▶ _PROBLEM SET_
1. List every tag shown at the top of the article on the Oregon governor's race.
2. In the article on the Oregon governor's race, what amount did Hayes marry the Ethiopian immigrant for?

[[ DOCUMENT SECTION open ]]

Tags: John Kitzhaber | Oregon | fiancee | marriage | immigrant | Dennis Richardson

The 'Other Candidate' in Oregon Gov. Race Now Gets Notice

By Monday, 13 October 2014 06:26 AM Current | Bio | Archive

With the sensational revelation last week that the fiancée of Oregon's Gov. John Kitzhaber was once married to provide an Ethiopian immigrant with U.S. citizenship (and thus broke U.S. immigration laws), Democrat Kitzhaber's bid for an unprecedented fourth term has suddenly been placed in even greater jeopardy than before what some Beaver State reporters are dubbing the "Cylvia Shocker."

"Cylvia" is Cylvia Hayes, who is living with and not married to the twice-divorced Kitzhaber but is nonetheless known as Oregon's "First Lady."

During a tearful press conference Thursday covered by such national outlets as Fox News and The New York Times, Hayes, 47, revealed that she had three, instead of her two known, marriages; that she married an 18-year-old Ethiopian immigrant in 2002 for $5,000 that she said she needed; and that she never lived with her "husband" or saw much of him after their marriage ended.

[[ DOCUMENT SECTION closed ]]
[[ DATA FOR REVIEW open ]]

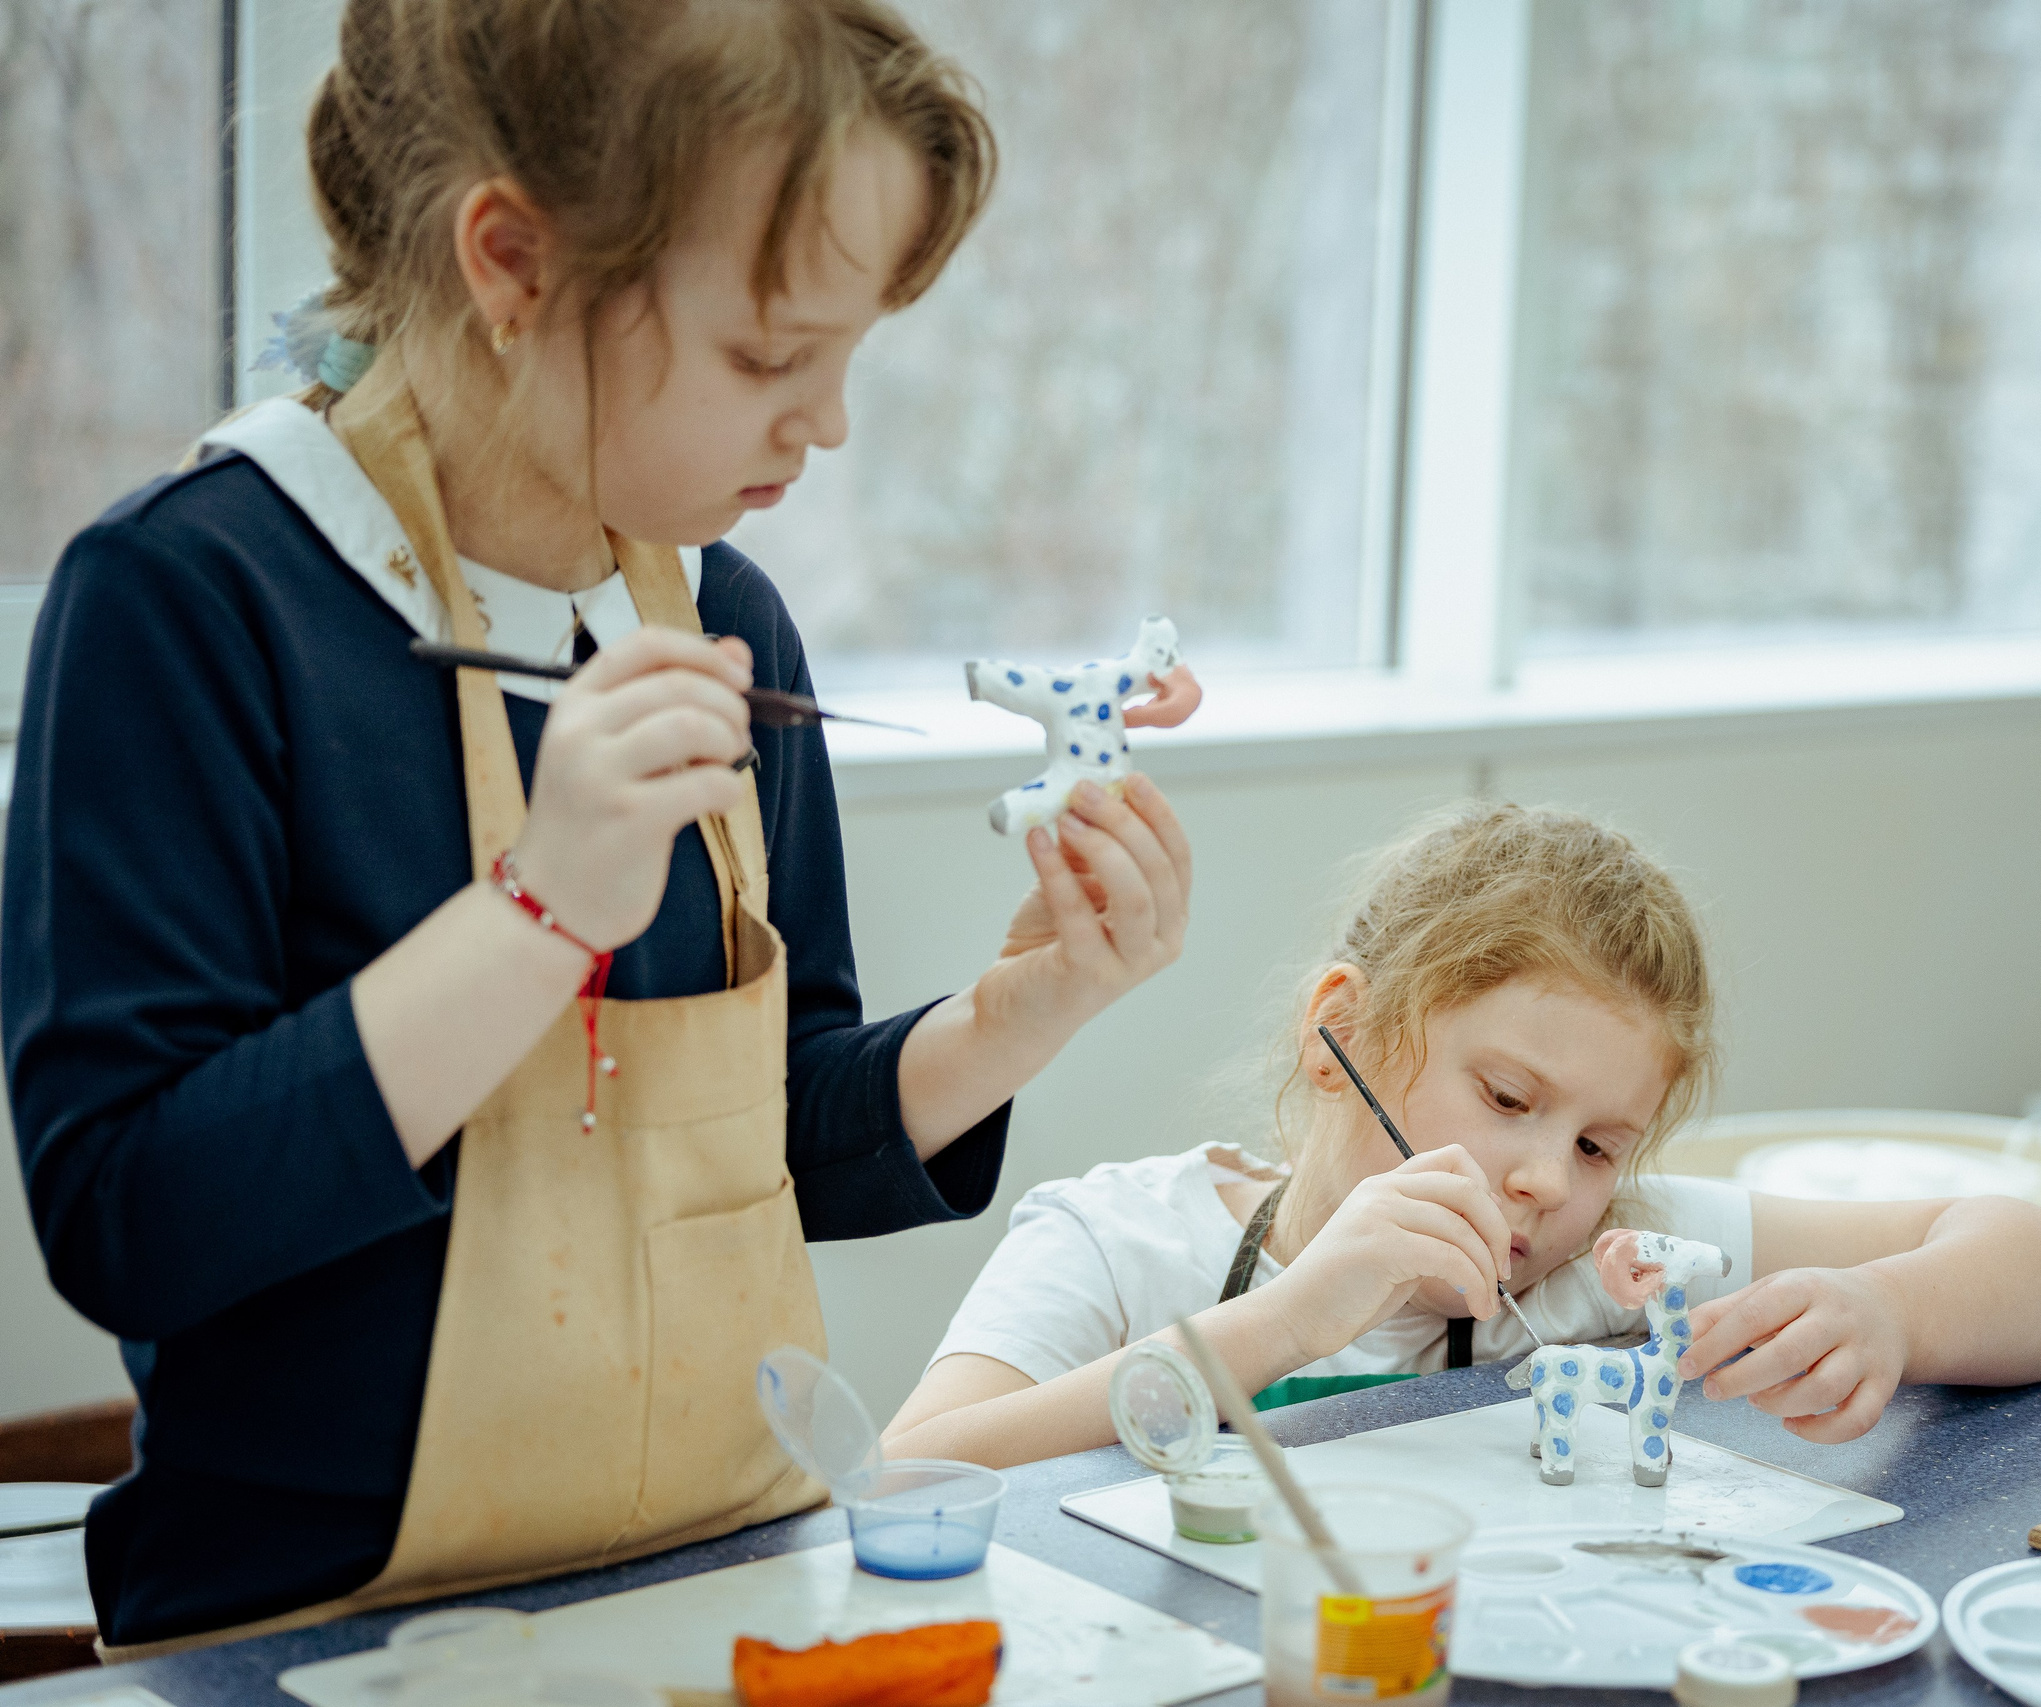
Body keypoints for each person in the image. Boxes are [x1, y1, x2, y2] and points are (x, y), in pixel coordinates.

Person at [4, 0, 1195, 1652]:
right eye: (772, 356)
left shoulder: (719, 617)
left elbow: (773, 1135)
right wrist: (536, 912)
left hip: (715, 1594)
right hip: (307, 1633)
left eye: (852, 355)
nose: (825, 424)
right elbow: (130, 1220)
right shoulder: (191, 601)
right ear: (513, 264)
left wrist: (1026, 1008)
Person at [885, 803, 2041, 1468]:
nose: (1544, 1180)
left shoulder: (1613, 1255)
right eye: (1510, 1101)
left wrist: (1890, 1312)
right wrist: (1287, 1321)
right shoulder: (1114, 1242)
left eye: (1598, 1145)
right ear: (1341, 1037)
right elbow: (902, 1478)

[[ DATA FOR REVIEW closed ]]

▶ _ANSWER SECTION_
1. John Kitzhaber, Oregon, fiancee, marriage, immigrant, Dennis Richardson

2. $5,000